Unfortunately they all have small mistakes/little imprecisions. But when you follow the examples, you get what is really intended. This trumps pure theory where you don’t have enough information to infer the errors/missing information, and all is just codified in abstract terms that could have various interpretations.
Hi.
I used this one: https://www.ebay.com/itm/V5-Sensor-Shield-Expansion-Board-Shield-For-Arduino-UNO-R3-V5-0-Electric-Module/201741001260
But you have to be careful if you use an external voltage as it must be 5 volts. I like a higher servo voltage so I bent the 5 volt pin away so that it does not connect to the Arduino Uno and then I used a 2s lipo. But also causes sensor voltage issues so you cannot use the analog and digital pins for sensors, you have to use the 5 volt (EX/A7) pin for sensor vcc though you can use the shield ground and signal wires. Probably easiest to just use 5 volts for everything and then no problems.
Or use a newer version shield. Bought mine in China (as I am located in China).
Jim.
Thank you maelh, always appreciate your comments and input. The chassis is just an acrylic one from one of those two wheel robot kits. The wheels were scavenged from an rc car. The trailing wheel I was pretty proud of. I made it a one direction wheel by screwing on a sliver of vinyl to get caught in the cogs of the gear. Keeps the robot from going backward. Had made it for some other project. I saw some crawling robot projects that work both directions. Might try that one day.
Seems I made the reinforcement learning algorithms more complex than they needed to be. The simplest solution is:
Randomly choose 4 servo positions ( 2 arm positions).
Move servos
Check distance, if distance greater than previously moved distance, keep those positions
Loop to 1 n times.
In a loop, cycle between most successful two arm positions.
No need for any arrays.
I got a neural net working with this robot and then realized, what do I need the NN for, just keep the most successful positions and repeat those.
The point would probably be to generalize in some way, from what was learned, or to interpolate between those known cases. For example, learn to crawl in different contexts/environments, such as on a carpet or uneven terrain, or more slippery ground.

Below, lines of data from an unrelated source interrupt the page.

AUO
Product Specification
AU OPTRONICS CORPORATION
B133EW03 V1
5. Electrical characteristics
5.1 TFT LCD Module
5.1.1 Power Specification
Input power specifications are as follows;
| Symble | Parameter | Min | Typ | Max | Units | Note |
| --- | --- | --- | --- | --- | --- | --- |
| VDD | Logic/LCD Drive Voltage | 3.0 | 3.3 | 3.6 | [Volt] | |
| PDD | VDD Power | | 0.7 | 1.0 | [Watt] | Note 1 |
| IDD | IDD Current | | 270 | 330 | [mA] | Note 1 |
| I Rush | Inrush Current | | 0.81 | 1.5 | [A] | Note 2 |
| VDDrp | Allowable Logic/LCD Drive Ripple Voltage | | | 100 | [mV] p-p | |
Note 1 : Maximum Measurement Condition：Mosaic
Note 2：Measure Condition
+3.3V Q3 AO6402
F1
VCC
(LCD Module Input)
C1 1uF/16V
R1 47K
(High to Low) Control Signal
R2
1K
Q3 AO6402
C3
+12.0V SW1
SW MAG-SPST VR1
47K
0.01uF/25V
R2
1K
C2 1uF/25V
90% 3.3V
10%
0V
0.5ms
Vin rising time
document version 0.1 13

Ideally, you let it work in another environment then (or at least different enough), and it will still work.
A simple form of that could be to change the maximum angles that can be used, so it has to bend its arm differently, depending on the constraints valid right now.

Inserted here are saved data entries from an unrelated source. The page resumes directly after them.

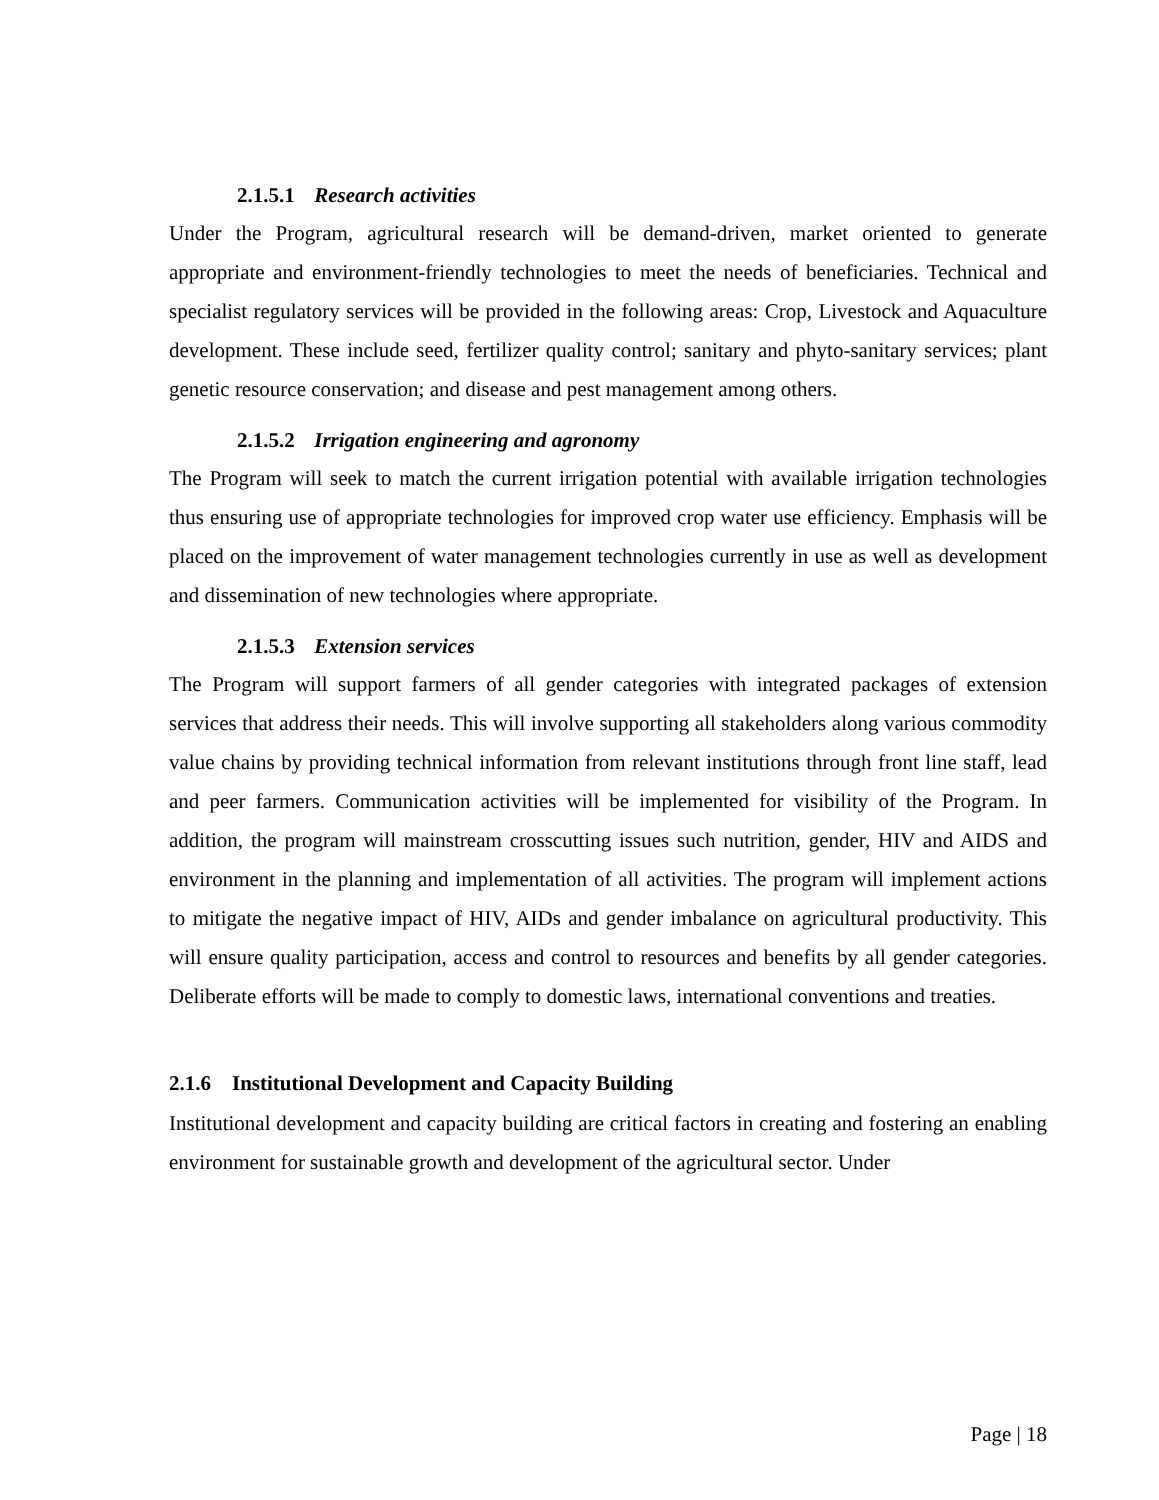2.1.5.1 Research activities
Under the Program, agricultural research will be demand-driven, market oriented to generate appropriate and environment-friendly technologies to meet the needs of beneficiaries. Technical and specialist regulatory services will be provided in the following areas: Crop, Livestock and Aquaculture development. These include seed, fertilizer quality control; sanitary and phyto-sanitary services; plant genetic resource conservation; and disease and pest management among others.
2.1.5.2 Irrigation engineering and agronomy
The Program will seek to match the current irrigation potential with available irrigation technologies thus ensuring use of appropriate technologies for improved crop water use efficiency. Emphasis will be placed on the improvement of water management technologies currently in use as well as development and dissemination of new technologies where appropriate.
2.1.5.3 Extension services
The Program will support farmers of all gender categories with integrated packages of extension services that address their needs. This will involve supporting all stakeholders along various commodity value chains by providing technical information from relevant institutions through front line staff, lead and peer farmers. Communication activities will be implemented for visibility of the Program. In addition, the program will mainstream crosscutting issues such nutrition, gender, HIV and AIDS and environment in the planning and implementation of all activities. The program will implement actions to mitigate the negative impact of HIV, AIDs and gender imbalance on agricultural productivity. This will ensure quality participation, access and control to resources and benefits by all gender categories. Deliberate efforts will be made to comply to domestic laws, international conventions and treaties.
2.1.6 Institutional Development and Capacity Building
Institutional development and capacity building are critical factors in creating and fostering an enabling environment for sustainable growth and development of the agricultural sector. Under
Page | 18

In your current setting it’s probably enough to find the ideal values once, instead of generalizing.
A more uneven ground could prove to be more challenging, because it would need vision or some distance sensors, to determine the actual distance the arm needs to travel, so the end effector (i.e. “finger”) touches the ground. But it would be more complex since it’s not a linear motion, but two rotations around pivot points. You could figure that out using vector math, but here it could be fun to see if you can let the training figure out this relationship itself.

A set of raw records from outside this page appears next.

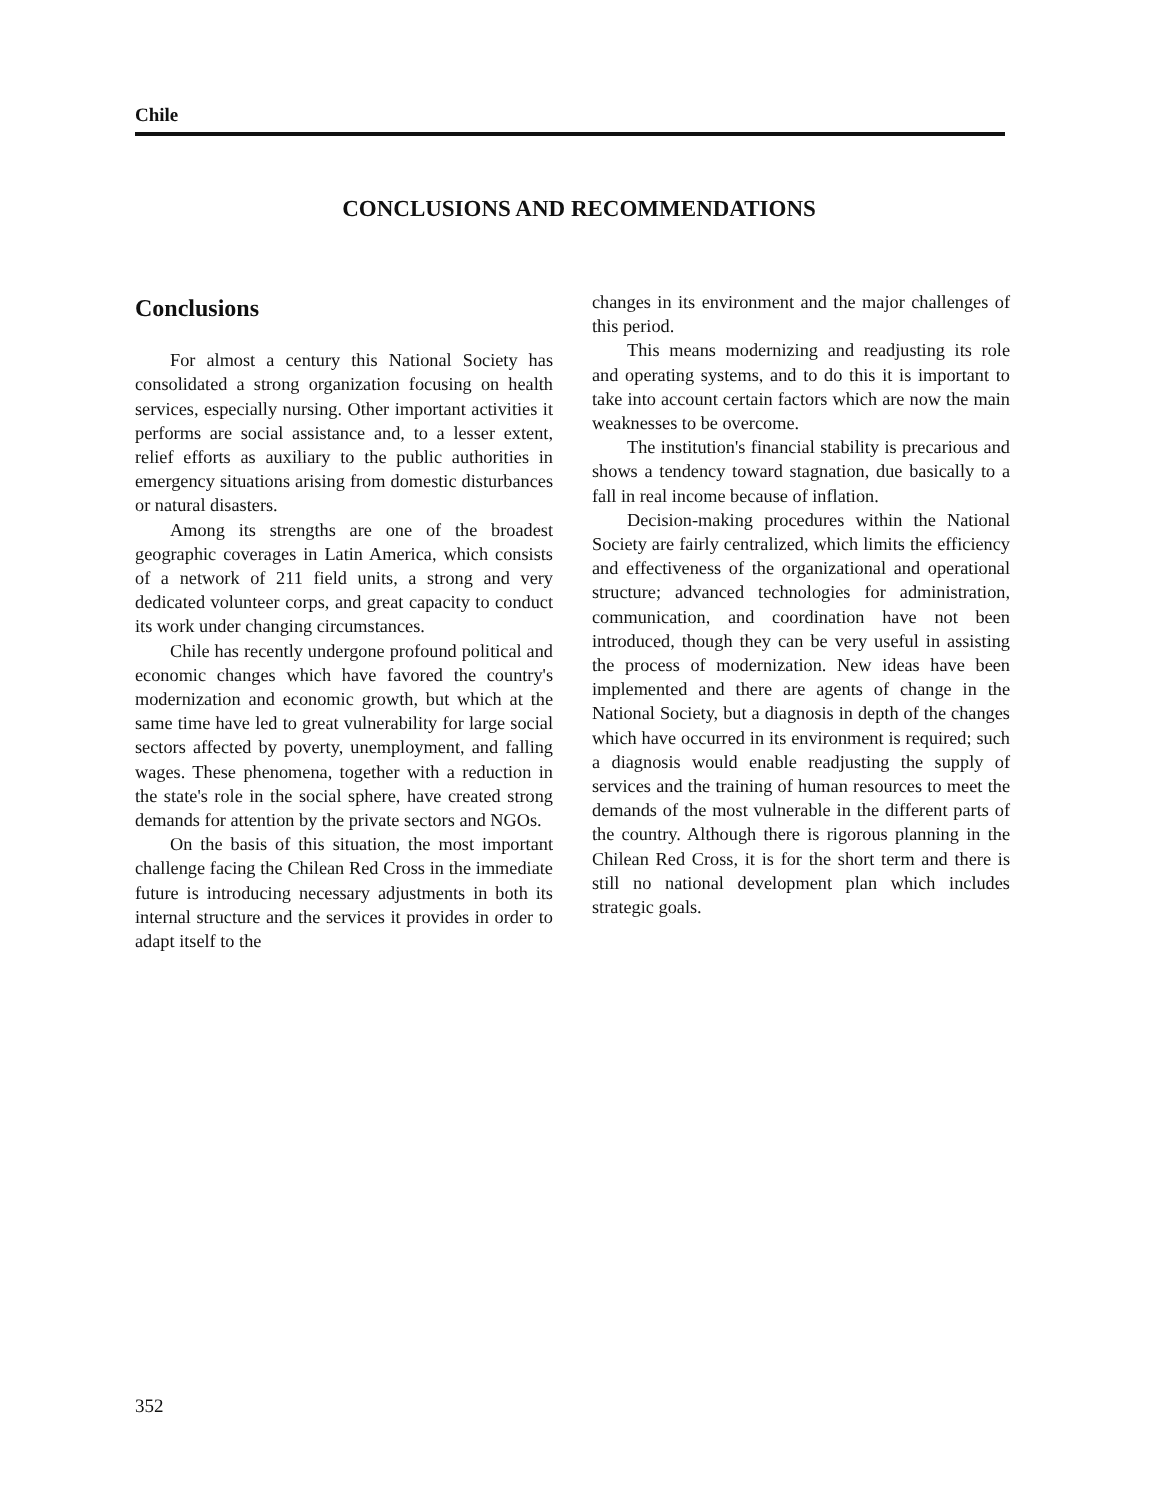Chile
CONCLUSIONS AND RECOMMENDATIONS
Conclusions
For almost a century this National Society has consolidated a strong organization focusing on health services, especially nursing. Other important activities it performs are social assistance and, to a lesser extent, relief efforts as auxiliary to the public authorities in emergency situations arising from domestic disturbances or natural disasters.
Among its strengths are one of the broadest geographic coverages in Latin America, which consists of a network of 211 field units, a strong and very dedicated volunteer corps, and great capacity to conduct its work under changing circumstances.
Chile has recently undergone profound political and economic changes which have favored the country's modernization and economic growth, but which at the same time have led to great vulnerability for large social sectors affected by poverty, unemployment, and falling wages. These phenomena, together with a reduction in the state's role in the social sphere, have created strong demands for attention by the private sectors and NGOs.
On the basis of this situation, the most important challenge facing the Chilean Red Cross in the immediate future is introducing necessary adjustments in both its internal structure and the services it provides in order to adapt itself to the
changes in its environment and the major challenges of this period.
This means modernizing and readjusting its role and operating systems, and to do this it is important to take into account certain factors which are now the main weaknesses to be overcome.
The institution's financial stability is precarious and shows a tendency toward stagnation, due basically to a fall in real income because of inflation.
Decision-making procedures within the National Society are fairly centralized, which limits the efficiency and effectiveness of the organizational and operational structure; advanced technologies for administration, communication, and coordination have not been introduced, though they can be very useful in assisting the process of modernization. New ideas have been implemented and there are agents of change in the National Society, but a diagnosis in depth of the changes which have occurred in its environment is required; such a diagnosis would enable readjusting the supply of services and the training of human resources to meet the demands of the most vulnerable in the different parts of the country. Although there is rigorous planning in the Chilean Red Cross, it is for the short term and there is still no national development plan which includes strategic goals.
352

Maybe this is easier to do in a robot simulator.
Edit: This makes me think back of a project with a robot arm that tried to grab something and drop it again. Since there is quite some mechanical play, it is difficult to just replay a recorded sequence. Maybe this would work better using a neural net, and training it several times. Though it would still not be able to compensate unmeasured/unsensed difference in angular positions, since the potentiometers just wont be rotated immediately due to mechanical play.
I have another project I am working on, using neural nets. A modified RC car driving along a track made out of paper sheets. Training proves challenging.
Yeah, I get my robot working and think, “that’s cute” and then wander off on a tangent without really investigating further.
Focus is not my forte.
Will be interesting to see your code when you get yours working.
Have been working on one of my goofy machine diversions and will post a video soon.
End of term approaching so will have to get back to my real job now.